When Peter returned with a candle, Colin obtained a dim vision of the objects about him. The place was so black, for want of whitewash, that its limits seemed almost indefinable every way, save overhead, and there the close proximity of his crown to the rafters reminded him that no less care would be required in humouring Mr. Veriquear's house than in pleasing its master; while the quality and amount of its contents almost led him to believe he had entered some grand national closet, in which was deposited all the unserviceable stuff, the scraps, odds and ends of the general community.
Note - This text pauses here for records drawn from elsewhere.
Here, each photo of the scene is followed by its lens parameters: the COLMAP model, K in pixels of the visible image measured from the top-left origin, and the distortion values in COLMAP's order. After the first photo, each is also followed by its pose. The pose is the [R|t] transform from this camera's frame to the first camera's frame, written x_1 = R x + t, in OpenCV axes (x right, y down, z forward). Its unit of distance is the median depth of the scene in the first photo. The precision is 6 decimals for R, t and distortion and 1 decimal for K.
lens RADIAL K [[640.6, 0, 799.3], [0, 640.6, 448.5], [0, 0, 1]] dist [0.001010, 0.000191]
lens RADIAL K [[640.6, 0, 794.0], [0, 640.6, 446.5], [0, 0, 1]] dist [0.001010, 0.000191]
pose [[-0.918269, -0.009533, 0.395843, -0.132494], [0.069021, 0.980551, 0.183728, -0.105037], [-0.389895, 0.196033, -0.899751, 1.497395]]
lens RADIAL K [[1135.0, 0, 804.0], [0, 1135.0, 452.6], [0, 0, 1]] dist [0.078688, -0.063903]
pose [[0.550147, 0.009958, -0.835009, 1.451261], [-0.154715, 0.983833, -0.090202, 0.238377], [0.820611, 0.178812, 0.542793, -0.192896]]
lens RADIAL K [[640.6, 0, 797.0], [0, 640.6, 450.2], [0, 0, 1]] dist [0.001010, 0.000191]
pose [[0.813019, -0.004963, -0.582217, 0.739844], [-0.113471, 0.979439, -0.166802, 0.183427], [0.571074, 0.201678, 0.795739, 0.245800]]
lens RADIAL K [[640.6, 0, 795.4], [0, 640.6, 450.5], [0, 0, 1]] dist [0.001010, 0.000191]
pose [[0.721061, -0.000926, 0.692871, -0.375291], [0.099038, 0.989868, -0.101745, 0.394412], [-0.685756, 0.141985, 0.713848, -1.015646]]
The reason of this was, that Peter Veriquear dealt in almost everything he could turn a penny by, and, being somewhat large in his speculations, always had a vast mass of property in substance upon his premises. 4 As a new emigrant to the wilds of North America betakes himself to an accurate survey of his locality before he pitches his tent, and commences operations, so, wisely, did Peter Veriquear conduct Colin over the whole of his territory that night, in order that he thereby might become acquainted early with the wide field of his future labours, Through a dirty unpaved yard behind, he conducted him over various shed-like warehouses, stored with every imaginable description of rags, sorted and unsorted, with bottles of all degrees of bodily extension, from the slender pale-faced phial to the middle-sized “mixture” and the corpulent “stout;” and on the ground-floor, into a deathly region of bones, which made the moveless air smell grave-like, and stored the prompt imagination with as many spectres of slaughtered cattle and skeleton horses, as might garnish the magic circles of twenty German tales.

In a wide rambling loft, accessible through this place by a step-ladder, and open to the laths of the roof on which the tiles were hung. Colin observed a small bed and a chair or two, with a broken piece of looking-glass fixed on the wall with nails, in order, as it might appear from the deserted character of the place, that the tenant, if weary of being alone, might contemplate a representative of himself, in lack of better company.

“Is this room occupied?” asked Colin.

“When there is anybody in it,—as there ought to be every night,” replied Veriquear. “It is my business to keep these premises safe, the same as it is other people's to rob them if they could.”